本文抜粋.
社殿には至る所に社紋の桜紋が施されている。
浅間信仰の神社として富士浅間大神(木花咲耶姫命)を祀る。
社殿の左手に境内社の御嶽社。
富士信仰(浅間信仰)と同様に山岳信仰の神社。
富士塚を修繕し復元された見沼富士
境内の左手に立派な富士塚(見沼富士)。
富士講から崇敬を集めた当社には江戸時代の絵馬にも描かれた富士塚が存在。
その後も富士塚は縮小されながら維持。
平成二十四年(2012)に富士塚を修繕し、江戸時代の絵馬にも描かれていたような立派な富士塚を復元。
「見沼富士」と呼ばれ信仰を集めている。
富士塚(見沼富士)は、年中登拝する事が可能。
古くから残る七合目・八合目などの碑も残されている。
山頂には浅間社の小祠。
また境内を見晴らすこともできる。
天気が良い時は富士山を見沼富士山頂より遥拝する事ができると云う。
注意書きの看板が多い境内
当社の特徴として境内に注意書きが多い事が挙げられる。
拝殿前にも七五三詣の人に向けた注意書き。
見沼富士にも登拝する人に向けた注意書き。
他にも裏参道の入り口など、かなり注意書きが目立つため、人によってはあまり良い印象を受けないかもしれない。

練習問題.
• A. 上の神社を紹介する本文では、富士塚が修繕され復元されたのはいつとされているか。
• B. 上の神社を紹介する本文を、最後の文の後から書き継ぐ。

資料.
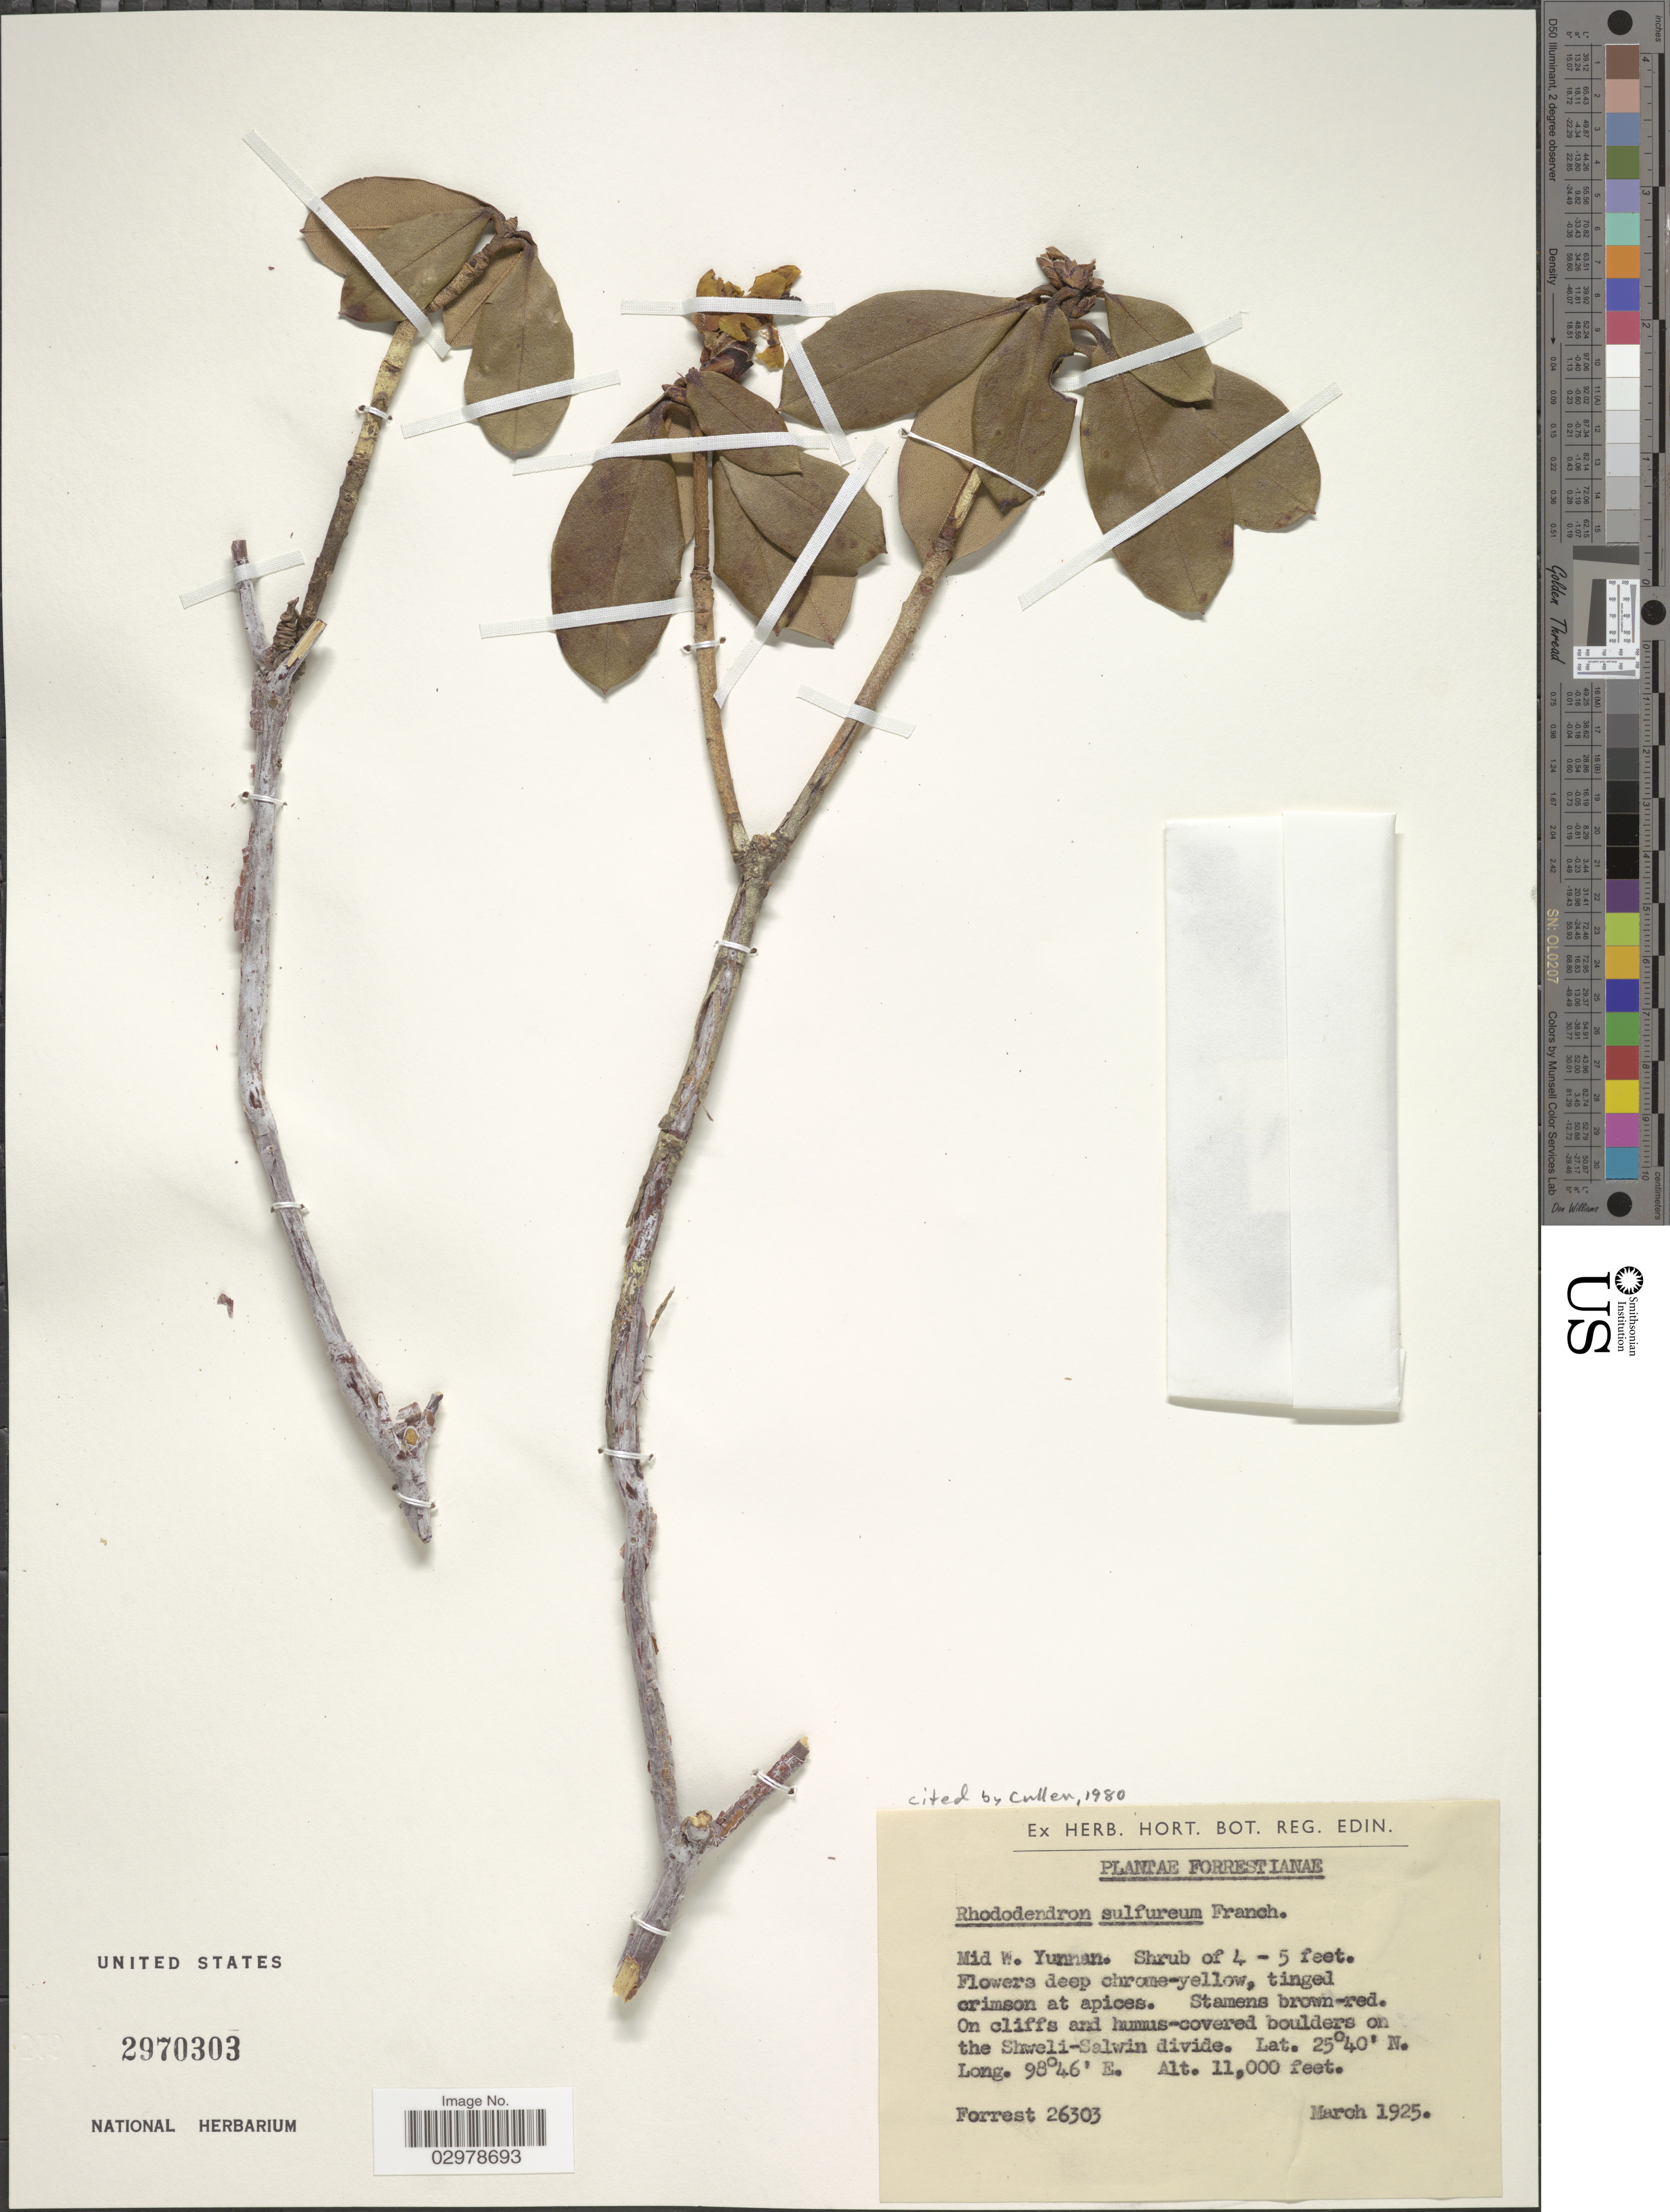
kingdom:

解答.
• A. 平成二十四年(2012)。

• B.
御朱印は黒と朱の墨書きを用意・川口九社詣勾玉巡り
御朱印は授与所にて。
この日は台風の影響で、停電中な事を知らずに参拝したが、とても丁寧に対応して頂き感謝。
御朱印は2種類の墨書き色を用意。
通常は黒の墨書きであるが、朱色の墨書きでも対応して頂ける。
御朱印には桜の花びらを貼って頂ける。
当地は桜の名所でもあり、浅間信仰の当社の社紋は桜紋と云う事での配慮で有り難い。
また、2017年11月より、川口市内の9社による御朱印巡り「川口九社詣 勾玉巡り」が開始され、当社はそのうちの一社となっている。
所感
旧差間村の鎮守で、現在も当地一帯の鎮守として崇敬を集めている当社。
もともとは「浅間神社」であり、富士山を信仰する浅間信仰の神社である。
富士講も盛んになり当社は当地一帯の浅間信仰の中心として信仰を集めた。
江戸時代には富士塚も造られており、それが現在は見沼富士として立派に復元。
晴れた日は山頂から富士山を遥拝する事もできると云い、江戸時代の頃もおそらく富士山を見る事ができたのだろうと思いを馳せる。
自然溢れる境内もとても清々しい。
境内に多くの注意書き看板が立っていて、人によっては少し驚いてしまうかもしれないが、地域に親しまれる良い鎮守である。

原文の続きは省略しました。